====== Supplied material
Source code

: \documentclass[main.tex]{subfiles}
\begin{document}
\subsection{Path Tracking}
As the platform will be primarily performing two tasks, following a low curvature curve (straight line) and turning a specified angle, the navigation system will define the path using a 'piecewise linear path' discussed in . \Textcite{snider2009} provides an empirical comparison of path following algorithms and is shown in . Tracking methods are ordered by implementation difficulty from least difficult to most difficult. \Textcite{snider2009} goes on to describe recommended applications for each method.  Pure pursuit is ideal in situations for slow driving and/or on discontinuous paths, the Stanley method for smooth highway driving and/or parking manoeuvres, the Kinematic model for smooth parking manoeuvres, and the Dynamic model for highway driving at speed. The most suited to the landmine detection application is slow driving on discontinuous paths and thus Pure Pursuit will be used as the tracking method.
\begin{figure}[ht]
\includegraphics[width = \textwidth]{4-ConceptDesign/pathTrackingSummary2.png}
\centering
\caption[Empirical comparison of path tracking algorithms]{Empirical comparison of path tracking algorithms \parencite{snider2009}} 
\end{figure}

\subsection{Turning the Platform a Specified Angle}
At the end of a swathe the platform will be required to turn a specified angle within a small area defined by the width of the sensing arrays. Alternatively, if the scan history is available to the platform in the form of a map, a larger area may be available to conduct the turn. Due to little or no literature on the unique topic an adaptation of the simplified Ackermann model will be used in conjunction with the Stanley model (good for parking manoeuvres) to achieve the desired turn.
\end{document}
============
◆ **Exercise directions**:
Where a line above includes "subsection", copy that line.

◆ **Your response**:
\subsection{Path Tracking}
\subsection{Turning the Platform a Specified Angle}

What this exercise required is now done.